I think the election denying disqualifies him from the presidency, probably in a strong constitutional sense, not just on taste.

I like truth and evidence. Trump rides roughshod over them regularly, for power, ideology, vanity. Bad bad bad.

The Guardian does so selectively, on specific issues, for ideology. Bad.

In relation to Trump, I used to think like you until I happened to see a full press interview with him in relation to which, when in the mainstream press, only a tiny fraction was included - and the tiny fraction was taken completely out of context and it really did not reflect the whole interview.

Up to this point I used to laugh at the "white light" comments and the like. But after this I started to dig a bit deeper. If you do the same I think you'll find that the slanted reporting you have noted here has also applied to Trump, and to other world leaders and other decision makers who backed or were against key policies.

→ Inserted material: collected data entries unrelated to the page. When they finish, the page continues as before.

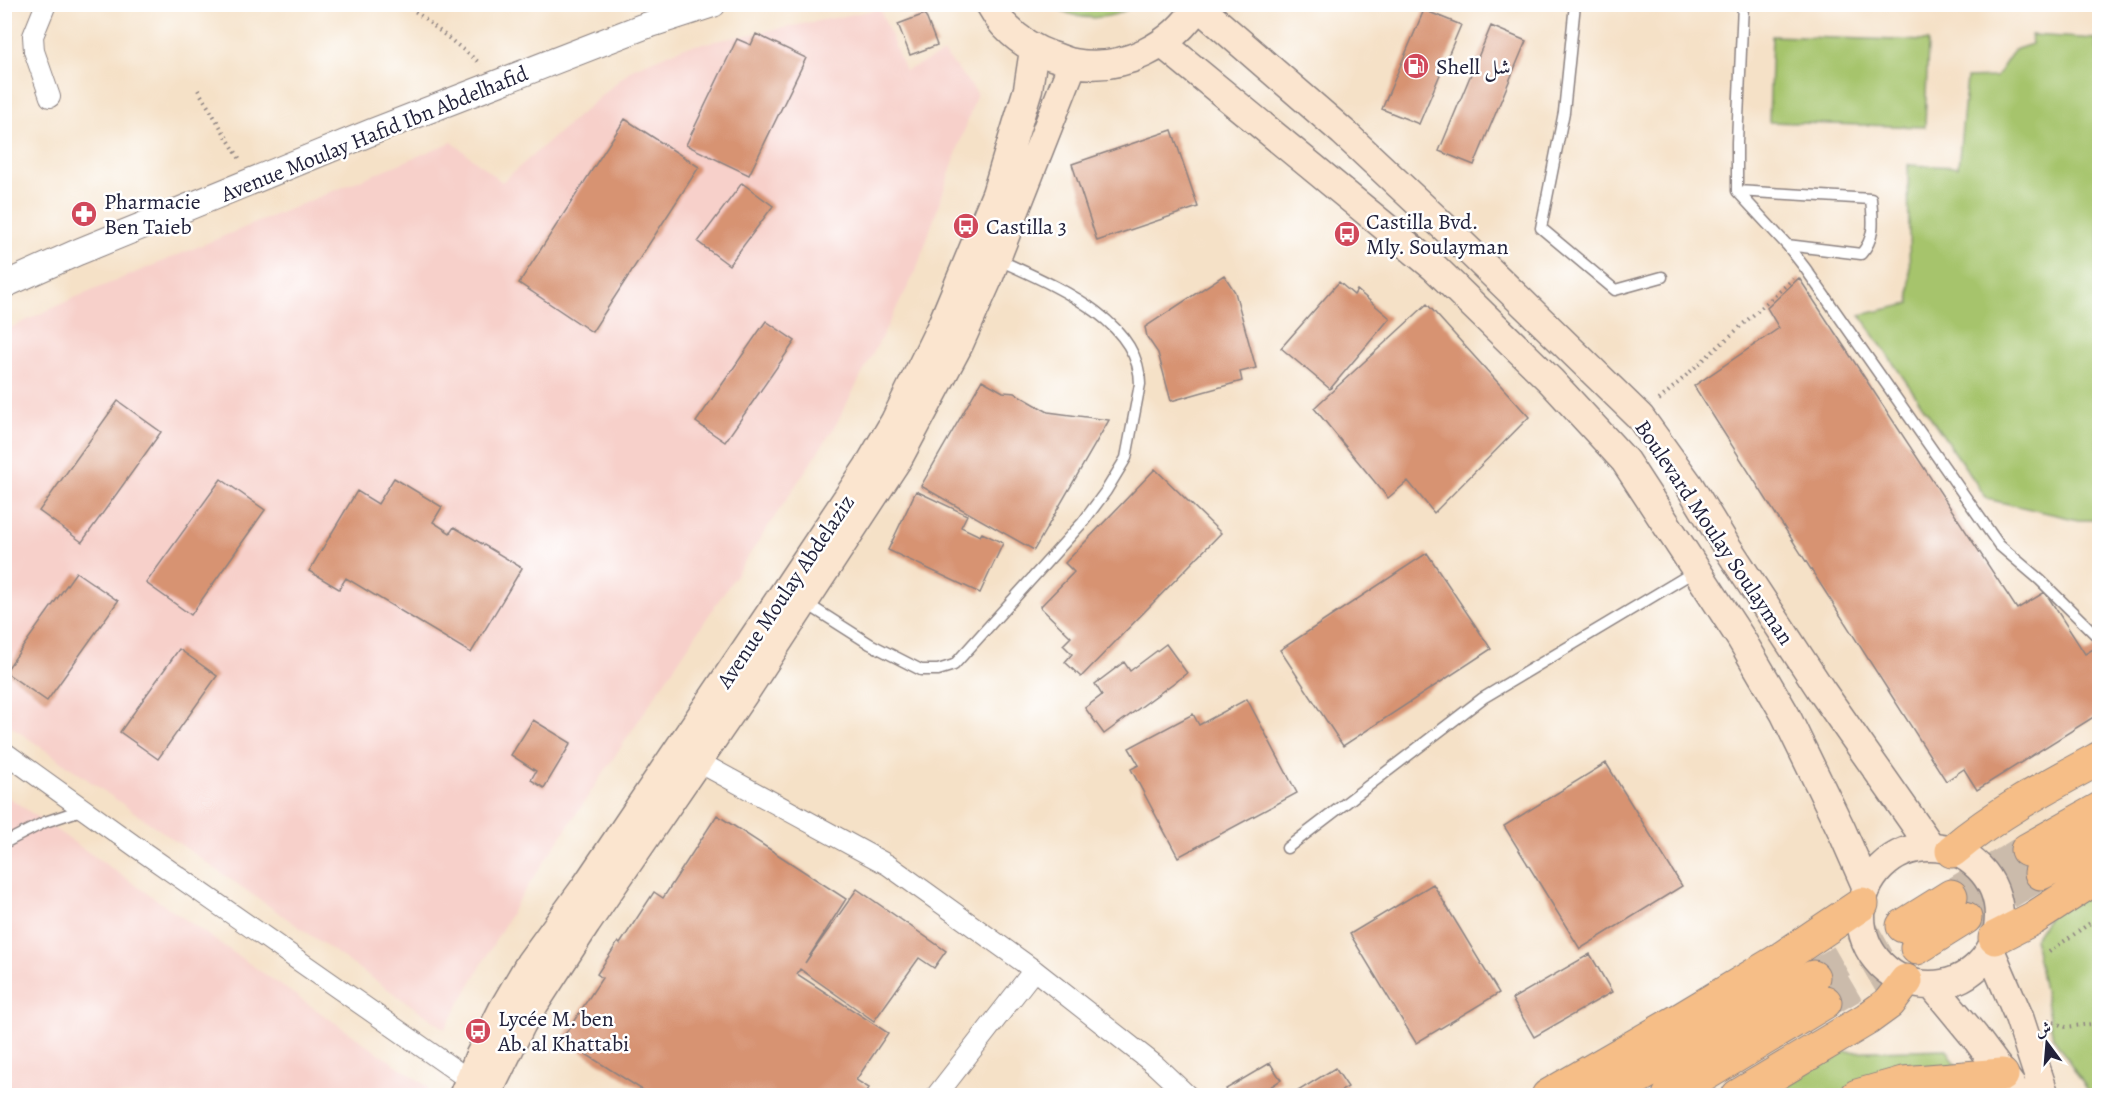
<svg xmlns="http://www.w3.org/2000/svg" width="2104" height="1100" viewBox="0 0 2104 1100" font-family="Alegreya,Amiri,serif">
	<rect width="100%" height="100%" fill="#fff"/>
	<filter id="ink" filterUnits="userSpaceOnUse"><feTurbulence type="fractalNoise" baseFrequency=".0167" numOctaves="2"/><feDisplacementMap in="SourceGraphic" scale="12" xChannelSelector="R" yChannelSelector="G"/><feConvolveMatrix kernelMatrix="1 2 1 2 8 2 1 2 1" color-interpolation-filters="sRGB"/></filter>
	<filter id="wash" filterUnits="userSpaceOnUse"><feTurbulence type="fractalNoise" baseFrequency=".008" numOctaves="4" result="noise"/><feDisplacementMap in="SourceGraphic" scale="24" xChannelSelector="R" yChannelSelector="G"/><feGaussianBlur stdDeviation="1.35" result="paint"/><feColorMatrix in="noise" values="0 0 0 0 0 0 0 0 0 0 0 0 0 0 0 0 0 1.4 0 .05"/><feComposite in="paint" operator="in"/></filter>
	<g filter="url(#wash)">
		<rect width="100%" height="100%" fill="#f5e1c7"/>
		<path fill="#f7d0ca" d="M 880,9 L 905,71 L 944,53 L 977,93 L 916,271 L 834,428 L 518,901 L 445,1029 L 5,722 L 4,331 L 74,298 L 452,142 L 502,182 L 632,69 L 685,47 Z
			M 4,794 L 428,1087 L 426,1095 L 5,1095 Z"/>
		<path fill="#a6c46c" stroke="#647354" stroke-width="1.5" d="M 1053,5 L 1135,5 C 1111,21 1077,23 1053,5 Z
			M 2031,35 L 2096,39 L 2097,50 L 2099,50 L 2099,520 L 2078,520 L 1987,499 L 1860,315 L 1910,304 L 1908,165 L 1958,167 L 1967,78 L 1996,77 L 2014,50 L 2032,44 Z
			M 1772,36 L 1928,41 L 1925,127 L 1769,122 Z
			M 2099,871 L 2099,1095 L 2091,1095 L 2053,1037 L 2034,939 L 2061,898 Z
			M 1947,1049 L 1973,1095 L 1763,1096 L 1838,1052 Z"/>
		<g id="blocks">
			<path fill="#d79372" d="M 1424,10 L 1461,25 L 1419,124 L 1382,109 Z
				M 925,14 L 937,45 L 910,55 L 898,24 Z
				M 1491,26 L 1526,41 L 1474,165 L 1439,151 Z
				M 756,34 L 806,58 L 749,175 L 686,145 L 737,39 L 751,45 Z
				M 625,119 L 699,167 L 592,332 L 519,283 Z
				M 1172,130 L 1198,207 L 1097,241 L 1072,164 Z
				M 742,183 L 773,206 L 729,265 L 698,242 Z
				M 1224,275 L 1235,292 L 1256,368 L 1240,372 L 1242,381 L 1171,401 L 1158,353 L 1147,337 L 1145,327 Z
				M 1799,278 L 2017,609 L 2045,592 L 2085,654 L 2100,645 L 2100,713 L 1977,790 L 1964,769 L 1946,781 L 1694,386 L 1779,328 L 1767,308 Z
				M 1339,282 L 1354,295 L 1357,290 L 1390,318 L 1330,389 L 1281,348 Z
				M 1427,304 L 1529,417 L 1434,513 L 1408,481 L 1388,498 L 1314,408 Z
				M 766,321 L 795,341 L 725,442 L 696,422 Z
				M 982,380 L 1003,392 L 1015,393 L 1048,412 L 1109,420 L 1034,550 L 921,486 Z
				M 118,401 L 161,432 L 82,542 L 39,511 Z
				M 1155,469 L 1221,533 L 1081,677 L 1065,662 L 1072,654 L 1063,645 L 1071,637 L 1040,607 L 1074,572 L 1065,563 Z
				M 394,478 L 442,507 L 433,522 L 450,533 L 454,527 L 522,568 L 471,653 L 346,578 L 339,589 L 309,571 L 357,491 L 378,504 Z
				M 221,479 L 265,510 L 191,615 L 146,583 Z
				M 916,491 L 967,515 L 961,527 L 980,536 L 982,533 L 1003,543 L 980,593 L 888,550 Z
				M 1427,553 L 1491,649 L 1343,746 L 1280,650 Z
				M 76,572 L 118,601 L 47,701 L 5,672 Z
				M 1166,644 L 1187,673 L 1104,734 L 1085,708 L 1102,695 L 1095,684 L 1124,662 L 1130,671 Z
				M 179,649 L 217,676 L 158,759 L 120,732 Z
				M 1247,699 L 1297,793 L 1178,857 L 1131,769 L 1139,765 L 1129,748 L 1193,714 L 1199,725 Z
				M 533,720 L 571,743 L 544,788 L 531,780 L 536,771 L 511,755 Z
				M 1606,763 L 1682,886 L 1580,949 L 1504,826 Z
				M 717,815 L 846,899 L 805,963 L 857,889 L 946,951 L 934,968 L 919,958 L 874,1021 L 800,969 L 797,974 L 888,1033 L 856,1080 L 869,1088 L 864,1096 L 652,1096 L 562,1039 L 602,978 L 597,974 L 618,942 L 620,944 L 654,892 L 663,898 Z
				M 1433,884 L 1499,993 L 1416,1043 L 1350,934 Z
				M 1590,954 L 1612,992 L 1534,1037 L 1512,999 Z
				M 1270,1063 L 1281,1080 L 1261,1093 L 1262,1096 L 1230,1096 L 1226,1089 Z
				M 1335,1068 L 1348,1087 L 1339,1092 L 1341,1096 L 1290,1096 Z"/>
		</g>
	</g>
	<g filter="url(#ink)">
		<use href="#blocks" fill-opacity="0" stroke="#8c8281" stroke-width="1.5"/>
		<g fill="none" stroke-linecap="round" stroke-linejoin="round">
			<path stroke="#cbbbab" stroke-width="33" stroke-dasharray="33 16" stroke-linecap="butt" d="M 1951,896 L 2027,850
				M 1965,918 L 2041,873
				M 1813,977 L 1903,926
				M 1825,1002 L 1917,948"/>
			<g stroke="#8c8281" stroke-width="13">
				<path id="service" d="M 1575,4 L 1564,112 L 1541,228 L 1615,290 L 1662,277
					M 1737,191 L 1871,199 C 1873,221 1876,237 1861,254 L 1787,245 L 1737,191 L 1737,142 L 1743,4
					M 1787,245 L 1805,268 L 1999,545 L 2040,580 L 2100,639
					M 804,602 L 870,644 L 921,670 L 938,670 L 954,665 L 1083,522 L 1106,491 L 1126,458 L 1140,384 C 1140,318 1048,283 997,259
					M 4,843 L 45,822 L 84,809
					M 1287,848 L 1483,698 L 1697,570"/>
			</g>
			<g stroke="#8c8281" stroke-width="22">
				<path id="minor" d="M 46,4 L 33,36 L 34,51 L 50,97
					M 4,752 L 139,849 L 478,1086
					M 697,761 L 888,865 L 1034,970 L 1155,1065 L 1188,1096
					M 936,1096 L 1034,970"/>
			</g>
			<g stroke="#8c8281" stroke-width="28">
				<path id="tertiary" d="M 4,285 L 78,252 L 372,132 L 642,27 L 713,4"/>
			</g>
			<g stroke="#8c8281" stroke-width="31">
				<path id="secondary" d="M 990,4 C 995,12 999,21 1006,27 C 1018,40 1035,50 1052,56 C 1059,58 1066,62 1074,63 C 1123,72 1173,46 1199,4
					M 1198,6 L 1343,132 L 1458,240 L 1640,417 L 1689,485 L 1727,547 L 1821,690 L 1931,847
					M 1163,44 L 1434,267 L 1551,381 L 1625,461 L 1740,637 L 1785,714 L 1841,829 L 1867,888
					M1861 916a69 69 0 1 1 138 0a69 69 0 1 1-138 0Z
					M 1990,950 L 2019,1017 L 2045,1096
					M 1932,985 L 1975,1037 L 2019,1096
					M 463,1096 L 479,1057 L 503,1009 L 530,963 L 586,886 L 786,590 L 868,467 L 895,421 L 941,327 L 996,194 L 1028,89 L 1034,50
					M 486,1096 L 522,1023 L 586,924 L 747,689 L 899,457 L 959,344 L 988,279 L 1073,63"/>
			</g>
			<g stroke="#8c8281" stroke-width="35">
				<path id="trunk" d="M 2027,850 L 2100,809
					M 1952,851 C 1997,813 2048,786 2100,758
					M 2041,873 L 2100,843
					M 1903,926 L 1951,896
					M 1995,938 L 2034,918 L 2100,875
					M 1917,948 L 1965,918
					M 1548,1096 L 1683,1018 L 1776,962 L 1862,904
					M 1606,1096 L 1813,977
					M 1669,1096 L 1825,1002
					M 1738,1096 L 1867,1019 L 1889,1003 L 1906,981
					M 1857,1096 L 1903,1083 L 2002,1075"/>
			</g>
			<path stroke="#8c8281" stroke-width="4" stroke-dasharray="1.5 4.5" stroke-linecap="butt" d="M 406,4 L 481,64
				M 198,90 L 241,161
				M 1659,400 L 1793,279
				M 2049,952 L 2100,916
				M 2048,1020 L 2066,1027 L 2100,1023"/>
			<use href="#service" stroke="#fff" stroke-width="10"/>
			<use href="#minor" stroke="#fff" stroke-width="20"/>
			<use href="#tertiary" stroke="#fff" stroke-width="26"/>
			<use href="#secondary" stroke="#fbe5cf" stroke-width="28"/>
			<use href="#trunk" stroke="#f6be87" stroke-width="33"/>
		</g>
	</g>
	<defs>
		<g id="fuel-disc" transform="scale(1.35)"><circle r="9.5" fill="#d1495b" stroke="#fff"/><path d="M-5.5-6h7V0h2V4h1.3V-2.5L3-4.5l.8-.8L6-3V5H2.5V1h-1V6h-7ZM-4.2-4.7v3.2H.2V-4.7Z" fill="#fff"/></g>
		<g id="pharmacy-disc" transform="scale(1.35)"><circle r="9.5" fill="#d1495b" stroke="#fff"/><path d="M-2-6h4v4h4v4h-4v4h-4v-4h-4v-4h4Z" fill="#fff"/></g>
		<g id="bus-disc" transform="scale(1.35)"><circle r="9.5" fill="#d1495b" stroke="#fff"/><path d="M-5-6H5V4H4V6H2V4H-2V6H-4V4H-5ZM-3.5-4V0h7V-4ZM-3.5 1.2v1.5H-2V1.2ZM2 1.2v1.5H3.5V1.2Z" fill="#fff"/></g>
	</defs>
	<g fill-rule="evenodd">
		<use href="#fuel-disc" x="1416" y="66"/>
		<use href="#pharmacy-disc" x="84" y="214"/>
		<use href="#bus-disc" x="966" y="226"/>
		<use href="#bus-disc" x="1347" y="234"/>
		<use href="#bus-disc" x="478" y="1031"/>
	</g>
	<g text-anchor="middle" stroke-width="5" stroke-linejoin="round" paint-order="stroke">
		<g font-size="22" fill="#22223b" stroke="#fff" text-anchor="start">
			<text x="1436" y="74">Shell شل</text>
			<text x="104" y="209">Pharmacie<tspan x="104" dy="25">Ben Taieb</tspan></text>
			<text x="1366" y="229">Castilla Bvd.<tspan x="1366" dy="25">Mly. Soulayman</tspan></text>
			<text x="986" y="234">Castilla 3</text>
			<text x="498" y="1026">Lycée M. ben<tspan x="498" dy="25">Ab. al Khattabi</tspan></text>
		</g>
		<g font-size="22" fill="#22223b" stroke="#fff">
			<text transform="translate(374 133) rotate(-22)" y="8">Avenue Moulay Hafid Ibn Abdelhafid</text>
			<text transform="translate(1715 532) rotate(56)" y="8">Boulevard Moulay Soulayman</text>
			<text transform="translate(785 591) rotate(-56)" y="8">Avenue Moulay Abdelaziz</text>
		</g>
	</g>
	<rect width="2104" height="1100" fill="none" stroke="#fff" stroke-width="24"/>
	<g transform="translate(2047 1043) rotate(344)" stroke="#ffffff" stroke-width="4.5" paint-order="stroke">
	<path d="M0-4.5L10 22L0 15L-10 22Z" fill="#22223b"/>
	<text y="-9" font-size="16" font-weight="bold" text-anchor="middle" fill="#22223b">ش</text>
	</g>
</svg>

And I hate to say it, but (a) I found myself - left wing - realising that Trump was raising a lot of good concerns, and (b) there is a common denominator, all the spinning seems to follow certain interest groups' funding.

Don't get me wrong, I am not suggesting for a moment that Trump does not have his moments, and that all of the criticism is completely without grounds. But I would not be surprised if it turned out that what we read in comments and on the media is about 1.5 percent reliable.

Are some of the same posters who are aggressive about Trump also slating Musk's comments on the DEI on other threads, calling him racist? Again, if so there would seem to be a pattern.